Work request: Return each line below holding the string "lines".

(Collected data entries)
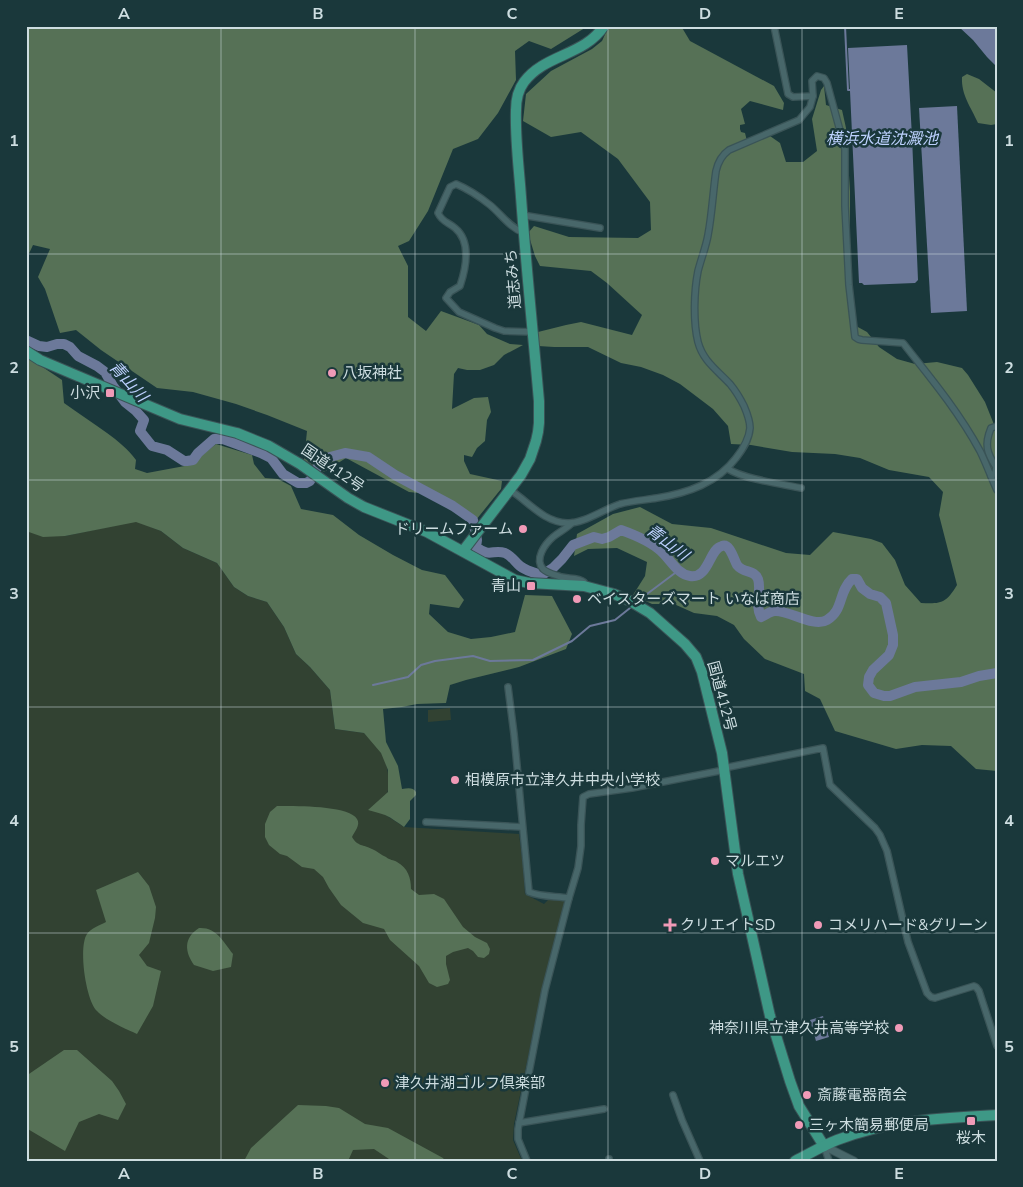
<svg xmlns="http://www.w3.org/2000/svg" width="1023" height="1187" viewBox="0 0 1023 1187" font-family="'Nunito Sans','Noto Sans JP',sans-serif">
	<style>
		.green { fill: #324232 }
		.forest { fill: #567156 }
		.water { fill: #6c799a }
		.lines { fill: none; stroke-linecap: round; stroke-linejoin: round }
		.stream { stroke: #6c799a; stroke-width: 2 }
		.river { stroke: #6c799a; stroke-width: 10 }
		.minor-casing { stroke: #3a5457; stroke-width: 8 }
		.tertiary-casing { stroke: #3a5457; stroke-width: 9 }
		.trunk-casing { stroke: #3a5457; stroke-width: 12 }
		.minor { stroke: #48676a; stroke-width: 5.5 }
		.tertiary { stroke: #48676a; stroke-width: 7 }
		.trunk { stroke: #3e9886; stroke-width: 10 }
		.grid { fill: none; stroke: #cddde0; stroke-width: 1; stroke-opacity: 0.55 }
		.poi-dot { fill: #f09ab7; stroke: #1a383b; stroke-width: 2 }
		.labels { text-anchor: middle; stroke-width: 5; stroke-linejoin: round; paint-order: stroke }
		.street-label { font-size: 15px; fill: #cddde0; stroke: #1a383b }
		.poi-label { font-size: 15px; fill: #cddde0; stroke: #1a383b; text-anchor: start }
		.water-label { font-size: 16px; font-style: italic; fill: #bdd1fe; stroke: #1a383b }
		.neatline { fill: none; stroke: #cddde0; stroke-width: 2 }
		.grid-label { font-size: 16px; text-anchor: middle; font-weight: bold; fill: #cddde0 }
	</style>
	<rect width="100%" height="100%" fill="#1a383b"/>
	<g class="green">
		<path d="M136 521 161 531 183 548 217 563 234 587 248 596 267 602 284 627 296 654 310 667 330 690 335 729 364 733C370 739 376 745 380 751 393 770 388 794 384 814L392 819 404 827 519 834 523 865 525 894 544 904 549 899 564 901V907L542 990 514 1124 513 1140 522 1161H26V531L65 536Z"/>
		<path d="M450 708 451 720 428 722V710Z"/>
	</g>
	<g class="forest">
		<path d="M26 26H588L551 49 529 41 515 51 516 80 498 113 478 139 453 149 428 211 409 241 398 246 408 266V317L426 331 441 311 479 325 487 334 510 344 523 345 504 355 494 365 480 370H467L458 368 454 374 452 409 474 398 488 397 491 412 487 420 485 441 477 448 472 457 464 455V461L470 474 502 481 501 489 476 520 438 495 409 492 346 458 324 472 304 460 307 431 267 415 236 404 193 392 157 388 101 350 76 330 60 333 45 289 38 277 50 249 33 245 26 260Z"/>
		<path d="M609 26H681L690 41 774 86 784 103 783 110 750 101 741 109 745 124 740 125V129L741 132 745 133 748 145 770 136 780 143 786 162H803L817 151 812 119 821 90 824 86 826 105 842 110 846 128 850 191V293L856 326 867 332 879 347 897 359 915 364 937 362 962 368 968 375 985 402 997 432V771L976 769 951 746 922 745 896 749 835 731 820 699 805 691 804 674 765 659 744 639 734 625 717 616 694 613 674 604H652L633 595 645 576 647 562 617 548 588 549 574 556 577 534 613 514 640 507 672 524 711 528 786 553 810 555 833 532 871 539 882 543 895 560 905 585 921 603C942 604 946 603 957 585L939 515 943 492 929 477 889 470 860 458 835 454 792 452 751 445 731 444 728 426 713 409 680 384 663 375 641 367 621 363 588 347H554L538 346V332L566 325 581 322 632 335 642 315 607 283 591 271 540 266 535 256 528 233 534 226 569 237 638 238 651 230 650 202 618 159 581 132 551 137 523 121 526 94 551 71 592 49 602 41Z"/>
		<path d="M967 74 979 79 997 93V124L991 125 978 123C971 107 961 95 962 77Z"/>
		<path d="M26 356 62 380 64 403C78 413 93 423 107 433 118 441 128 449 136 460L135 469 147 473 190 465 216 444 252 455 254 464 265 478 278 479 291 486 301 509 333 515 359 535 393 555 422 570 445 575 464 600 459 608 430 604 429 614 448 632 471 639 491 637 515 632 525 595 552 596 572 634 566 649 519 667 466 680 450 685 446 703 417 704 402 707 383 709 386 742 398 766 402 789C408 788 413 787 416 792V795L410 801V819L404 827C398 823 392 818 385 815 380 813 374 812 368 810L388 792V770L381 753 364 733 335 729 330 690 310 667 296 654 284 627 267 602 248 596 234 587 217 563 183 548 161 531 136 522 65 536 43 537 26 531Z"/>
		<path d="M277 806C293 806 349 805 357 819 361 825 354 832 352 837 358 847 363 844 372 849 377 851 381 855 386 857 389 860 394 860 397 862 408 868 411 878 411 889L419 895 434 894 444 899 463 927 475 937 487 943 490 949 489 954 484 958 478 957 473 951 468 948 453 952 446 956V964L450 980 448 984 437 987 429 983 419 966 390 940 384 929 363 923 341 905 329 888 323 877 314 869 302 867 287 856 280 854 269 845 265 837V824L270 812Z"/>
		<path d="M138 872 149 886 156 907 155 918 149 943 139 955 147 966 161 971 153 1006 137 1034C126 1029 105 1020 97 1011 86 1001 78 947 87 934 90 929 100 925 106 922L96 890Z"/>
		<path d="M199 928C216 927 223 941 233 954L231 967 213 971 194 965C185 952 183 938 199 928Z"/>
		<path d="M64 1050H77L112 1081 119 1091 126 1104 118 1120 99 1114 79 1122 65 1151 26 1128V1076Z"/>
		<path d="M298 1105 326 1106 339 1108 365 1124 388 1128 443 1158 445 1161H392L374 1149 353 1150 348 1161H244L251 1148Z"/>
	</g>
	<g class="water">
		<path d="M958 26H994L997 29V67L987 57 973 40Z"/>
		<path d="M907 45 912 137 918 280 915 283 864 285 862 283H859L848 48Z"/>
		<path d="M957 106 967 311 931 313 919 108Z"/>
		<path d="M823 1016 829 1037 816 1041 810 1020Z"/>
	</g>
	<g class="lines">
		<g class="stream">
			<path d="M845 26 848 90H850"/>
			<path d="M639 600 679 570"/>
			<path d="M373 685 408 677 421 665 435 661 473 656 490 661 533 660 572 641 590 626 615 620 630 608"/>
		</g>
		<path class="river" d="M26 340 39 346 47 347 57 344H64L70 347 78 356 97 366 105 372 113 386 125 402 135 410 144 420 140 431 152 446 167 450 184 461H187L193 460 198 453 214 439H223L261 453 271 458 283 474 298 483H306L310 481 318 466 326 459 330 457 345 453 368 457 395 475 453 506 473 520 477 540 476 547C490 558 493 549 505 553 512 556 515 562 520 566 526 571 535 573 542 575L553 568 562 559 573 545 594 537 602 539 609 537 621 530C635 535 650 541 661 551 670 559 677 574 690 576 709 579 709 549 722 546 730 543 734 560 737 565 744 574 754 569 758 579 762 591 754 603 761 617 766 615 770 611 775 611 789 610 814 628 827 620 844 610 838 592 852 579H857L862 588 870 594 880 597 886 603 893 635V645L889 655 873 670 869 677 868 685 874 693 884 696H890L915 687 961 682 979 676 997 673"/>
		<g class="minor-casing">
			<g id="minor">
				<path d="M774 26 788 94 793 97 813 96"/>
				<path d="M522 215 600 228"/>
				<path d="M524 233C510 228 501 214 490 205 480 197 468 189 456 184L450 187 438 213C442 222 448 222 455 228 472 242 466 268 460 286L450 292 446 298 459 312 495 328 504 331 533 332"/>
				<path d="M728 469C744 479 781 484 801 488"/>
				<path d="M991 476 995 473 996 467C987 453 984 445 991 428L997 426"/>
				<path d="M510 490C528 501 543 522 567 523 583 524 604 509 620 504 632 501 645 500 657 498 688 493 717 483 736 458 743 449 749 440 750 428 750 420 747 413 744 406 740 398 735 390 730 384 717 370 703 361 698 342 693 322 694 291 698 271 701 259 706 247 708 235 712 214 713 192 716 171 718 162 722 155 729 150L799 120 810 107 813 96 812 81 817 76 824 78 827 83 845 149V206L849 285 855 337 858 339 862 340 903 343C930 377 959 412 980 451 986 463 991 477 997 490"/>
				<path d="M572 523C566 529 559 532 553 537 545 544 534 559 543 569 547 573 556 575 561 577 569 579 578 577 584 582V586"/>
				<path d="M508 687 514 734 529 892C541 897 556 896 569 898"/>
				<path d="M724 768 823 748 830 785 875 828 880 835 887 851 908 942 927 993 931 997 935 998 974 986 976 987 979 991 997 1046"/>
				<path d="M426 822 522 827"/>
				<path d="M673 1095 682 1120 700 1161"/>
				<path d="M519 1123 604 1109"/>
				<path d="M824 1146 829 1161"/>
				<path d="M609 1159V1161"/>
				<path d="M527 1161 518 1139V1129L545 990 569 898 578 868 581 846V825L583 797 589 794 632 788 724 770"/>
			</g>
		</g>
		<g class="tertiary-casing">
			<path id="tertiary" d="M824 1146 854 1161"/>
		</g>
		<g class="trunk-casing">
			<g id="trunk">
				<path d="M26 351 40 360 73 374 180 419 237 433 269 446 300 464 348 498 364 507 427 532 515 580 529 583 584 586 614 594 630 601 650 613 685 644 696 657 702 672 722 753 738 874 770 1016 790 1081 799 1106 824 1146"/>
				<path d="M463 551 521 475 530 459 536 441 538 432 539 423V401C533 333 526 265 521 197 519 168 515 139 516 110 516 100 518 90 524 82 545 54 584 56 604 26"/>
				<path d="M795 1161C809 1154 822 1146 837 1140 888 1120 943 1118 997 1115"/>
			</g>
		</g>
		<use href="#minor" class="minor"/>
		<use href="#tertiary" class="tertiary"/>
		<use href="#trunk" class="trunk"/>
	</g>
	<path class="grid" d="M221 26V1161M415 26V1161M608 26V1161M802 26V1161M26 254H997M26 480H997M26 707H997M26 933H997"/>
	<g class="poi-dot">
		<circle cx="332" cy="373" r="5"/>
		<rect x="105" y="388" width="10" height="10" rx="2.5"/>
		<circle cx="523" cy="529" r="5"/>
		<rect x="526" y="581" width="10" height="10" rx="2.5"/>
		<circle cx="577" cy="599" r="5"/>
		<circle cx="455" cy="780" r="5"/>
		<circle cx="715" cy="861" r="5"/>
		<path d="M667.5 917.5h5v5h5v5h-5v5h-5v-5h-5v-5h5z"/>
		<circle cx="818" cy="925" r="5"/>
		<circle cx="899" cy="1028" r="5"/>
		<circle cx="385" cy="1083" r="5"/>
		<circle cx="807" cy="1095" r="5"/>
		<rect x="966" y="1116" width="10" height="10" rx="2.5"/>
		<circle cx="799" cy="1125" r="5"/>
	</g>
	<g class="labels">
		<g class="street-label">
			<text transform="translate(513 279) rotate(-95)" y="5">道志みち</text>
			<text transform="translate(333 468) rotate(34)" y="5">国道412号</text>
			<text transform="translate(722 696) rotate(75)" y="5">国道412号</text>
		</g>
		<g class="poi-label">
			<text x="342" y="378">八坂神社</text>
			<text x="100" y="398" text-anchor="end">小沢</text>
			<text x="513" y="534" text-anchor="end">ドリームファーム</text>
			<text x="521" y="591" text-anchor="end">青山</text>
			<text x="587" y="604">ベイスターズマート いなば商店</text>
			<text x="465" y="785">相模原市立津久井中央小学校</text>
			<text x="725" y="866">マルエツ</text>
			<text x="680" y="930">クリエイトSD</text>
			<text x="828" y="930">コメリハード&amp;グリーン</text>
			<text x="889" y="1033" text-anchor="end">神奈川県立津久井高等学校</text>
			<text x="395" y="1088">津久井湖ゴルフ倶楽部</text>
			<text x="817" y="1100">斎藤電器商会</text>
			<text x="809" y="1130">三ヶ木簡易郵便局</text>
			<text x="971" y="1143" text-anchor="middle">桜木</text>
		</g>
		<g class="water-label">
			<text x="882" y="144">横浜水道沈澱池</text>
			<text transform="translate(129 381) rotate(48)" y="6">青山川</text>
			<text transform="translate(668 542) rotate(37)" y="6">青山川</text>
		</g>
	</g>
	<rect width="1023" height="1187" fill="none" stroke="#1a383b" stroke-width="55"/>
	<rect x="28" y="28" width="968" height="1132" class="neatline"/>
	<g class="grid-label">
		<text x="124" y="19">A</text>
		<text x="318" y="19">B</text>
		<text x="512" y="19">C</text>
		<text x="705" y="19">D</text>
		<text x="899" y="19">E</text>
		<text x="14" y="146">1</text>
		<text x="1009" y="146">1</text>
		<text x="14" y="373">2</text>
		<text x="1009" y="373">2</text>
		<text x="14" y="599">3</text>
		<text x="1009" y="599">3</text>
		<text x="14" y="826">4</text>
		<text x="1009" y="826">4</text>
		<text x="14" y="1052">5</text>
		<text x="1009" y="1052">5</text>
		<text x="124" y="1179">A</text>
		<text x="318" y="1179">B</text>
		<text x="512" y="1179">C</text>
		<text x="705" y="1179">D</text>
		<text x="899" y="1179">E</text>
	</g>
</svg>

* * *

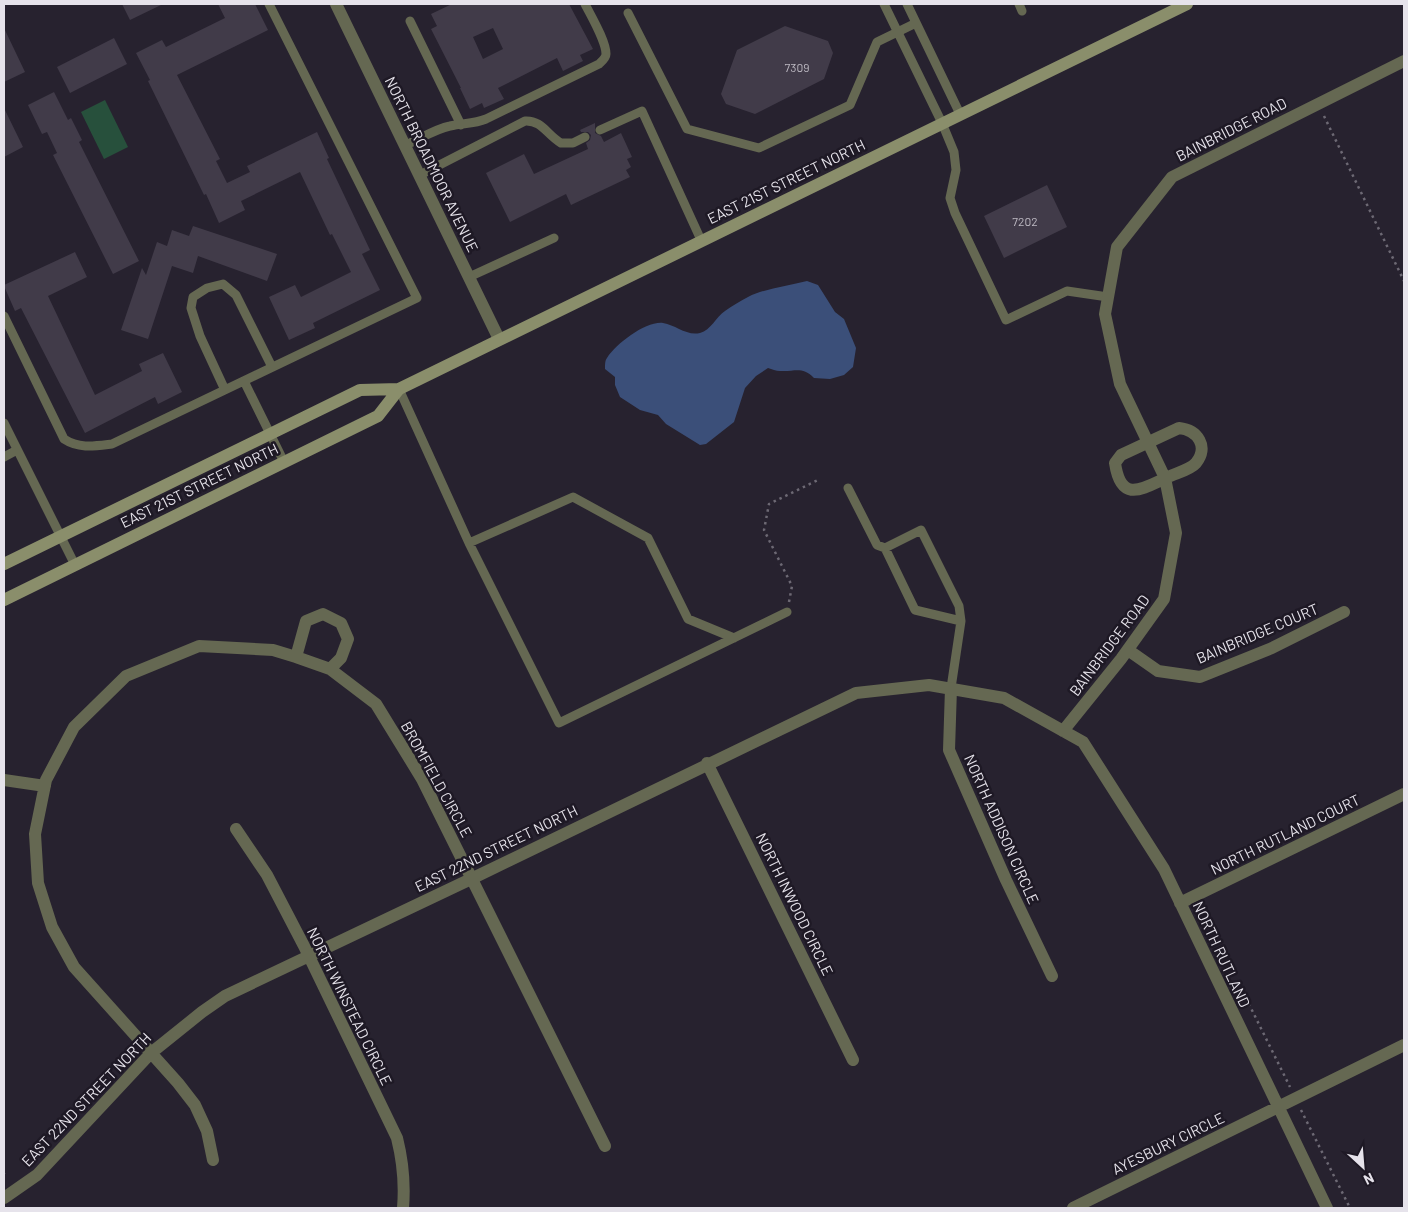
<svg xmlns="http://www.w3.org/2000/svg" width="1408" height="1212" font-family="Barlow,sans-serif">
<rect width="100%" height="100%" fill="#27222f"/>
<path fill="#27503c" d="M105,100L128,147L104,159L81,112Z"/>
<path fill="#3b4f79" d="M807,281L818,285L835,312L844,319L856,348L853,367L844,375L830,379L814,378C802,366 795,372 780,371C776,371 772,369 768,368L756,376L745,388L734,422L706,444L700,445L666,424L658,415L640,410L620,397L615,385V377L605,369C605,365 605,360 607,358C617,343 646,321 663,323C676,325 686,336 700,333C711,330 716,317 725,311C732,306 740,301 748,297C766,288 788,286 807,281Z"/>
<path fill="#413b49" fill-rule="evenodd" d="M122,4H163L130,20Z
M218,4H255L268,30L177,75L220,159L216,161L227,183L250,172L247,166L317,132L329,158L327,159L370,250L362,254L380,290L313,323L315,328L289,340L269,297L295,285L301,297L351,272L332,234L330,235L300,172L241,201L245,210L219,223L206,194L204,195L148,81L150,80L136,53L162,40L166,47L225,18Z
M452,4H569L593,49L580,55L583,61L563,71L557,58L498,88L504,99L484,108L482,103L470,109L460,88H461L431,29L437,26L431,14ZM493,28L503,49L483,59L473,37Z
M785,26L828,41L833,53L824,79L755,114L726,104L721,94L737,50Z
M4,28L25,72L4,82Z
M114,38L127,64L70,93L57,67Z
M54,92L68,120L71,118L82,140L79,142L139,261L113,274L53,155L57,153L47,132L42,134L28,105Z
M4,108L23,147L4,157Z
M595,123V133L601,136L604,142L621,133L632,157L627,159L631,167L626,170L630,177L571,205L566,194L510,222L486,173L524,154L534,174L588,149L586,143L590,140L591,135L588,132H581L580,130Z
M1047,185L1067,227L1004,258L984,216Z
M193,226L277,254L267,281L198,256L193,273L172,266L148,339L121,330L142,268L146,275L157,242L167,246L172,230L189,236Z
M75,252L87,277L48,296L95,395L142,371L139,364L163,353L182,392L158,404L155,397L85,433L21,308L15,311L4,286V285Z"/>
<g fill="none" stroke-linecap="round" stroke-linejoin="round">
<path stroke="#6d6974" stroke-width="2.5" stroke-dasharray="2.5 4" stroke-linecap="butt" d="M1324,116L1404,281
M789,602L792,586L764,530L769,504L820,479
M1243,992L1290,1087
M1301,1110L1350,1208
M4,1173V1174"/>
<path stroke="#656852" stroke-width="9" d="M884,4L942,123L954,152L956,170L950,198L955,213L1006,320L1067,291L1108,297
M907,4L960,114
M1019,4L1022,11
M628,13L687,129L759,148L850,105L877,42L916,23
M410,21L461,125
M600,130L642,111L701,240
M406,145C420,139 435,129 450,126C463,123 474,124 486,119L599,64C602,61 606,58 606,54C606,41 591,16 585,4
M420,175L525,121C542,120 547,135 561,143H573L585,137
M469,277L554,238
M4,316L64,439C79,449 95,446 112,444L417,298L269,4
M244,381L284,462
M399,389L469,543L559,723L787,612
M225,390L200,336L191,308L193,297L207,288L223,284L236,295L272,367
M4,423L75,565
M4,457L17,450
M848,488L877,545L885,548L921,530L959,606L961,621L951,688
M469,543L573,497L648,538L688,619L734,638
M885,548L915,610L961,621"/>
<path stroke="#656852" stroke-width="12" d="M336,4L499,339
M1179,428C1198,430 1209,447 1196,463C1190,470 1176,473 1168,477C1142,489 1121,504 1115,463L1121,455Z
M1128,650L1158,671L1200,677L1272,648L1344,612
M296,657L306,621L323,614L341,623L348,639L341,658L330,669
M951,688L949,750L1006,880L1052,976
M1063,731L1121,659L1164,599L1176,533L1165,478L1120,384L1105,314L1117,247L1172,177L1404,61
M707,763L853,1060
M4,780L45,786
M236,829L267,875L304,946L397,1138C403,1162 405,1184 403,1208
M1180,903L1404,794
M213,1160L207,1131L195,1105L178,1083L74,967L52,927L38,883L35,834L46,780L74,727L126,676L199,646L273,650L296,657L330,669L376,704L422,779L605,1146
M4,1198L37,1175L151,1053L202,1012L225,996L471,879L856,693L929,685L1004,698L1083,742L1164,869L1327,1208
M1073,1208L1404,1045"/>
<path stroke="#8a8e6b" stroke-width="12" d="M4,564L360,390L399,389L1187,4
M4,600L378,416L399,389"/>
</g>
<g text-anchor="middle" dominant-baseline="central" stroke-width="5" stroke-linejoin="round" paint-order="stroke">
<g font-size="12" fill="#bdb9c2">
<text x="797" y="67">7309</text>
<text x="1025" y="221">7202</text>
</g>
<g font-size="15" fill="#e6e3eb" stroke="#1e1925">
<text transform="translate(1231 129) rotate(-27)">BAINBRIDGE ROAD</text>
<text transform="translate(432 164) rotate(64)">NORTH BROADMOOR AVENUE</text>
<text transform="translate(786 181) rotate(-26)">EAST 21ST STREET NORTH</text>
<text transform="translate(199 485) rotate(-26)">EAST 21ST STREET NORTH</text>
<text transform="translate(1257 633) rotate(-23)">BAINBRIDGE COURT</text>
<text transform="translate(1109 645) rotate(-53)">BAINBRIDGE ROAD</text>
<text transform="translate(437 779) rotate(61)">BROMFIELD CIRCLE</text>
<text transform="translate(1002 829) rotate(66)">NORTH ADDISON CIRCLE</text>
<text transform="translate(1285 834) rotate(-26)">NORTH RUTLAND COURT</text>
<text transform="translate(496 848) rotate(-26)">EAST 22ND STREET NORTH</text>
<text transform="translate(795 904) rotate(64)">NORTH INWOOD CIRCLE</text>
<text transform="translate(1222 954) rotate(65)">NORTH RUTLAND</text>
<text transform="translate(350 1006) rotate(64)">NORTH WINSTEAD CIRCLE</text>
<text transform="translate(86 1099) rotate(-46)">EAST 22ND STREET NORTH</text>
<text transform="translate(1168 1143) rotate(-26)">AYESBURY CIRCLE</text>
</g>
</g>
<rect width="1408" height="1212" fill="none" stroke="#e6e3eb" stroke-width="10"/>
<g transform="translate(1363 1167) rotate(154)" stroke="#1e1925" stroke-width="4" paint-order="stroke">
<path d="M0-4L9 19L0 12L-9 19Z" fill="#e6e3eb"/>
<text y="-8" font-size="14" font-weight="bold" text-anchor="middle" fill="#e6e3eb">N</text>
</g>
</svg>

Exercise answer:
		.lines { fill: none; stroke-linecap: round; stroke-linejoin: round }
	<g class="lines">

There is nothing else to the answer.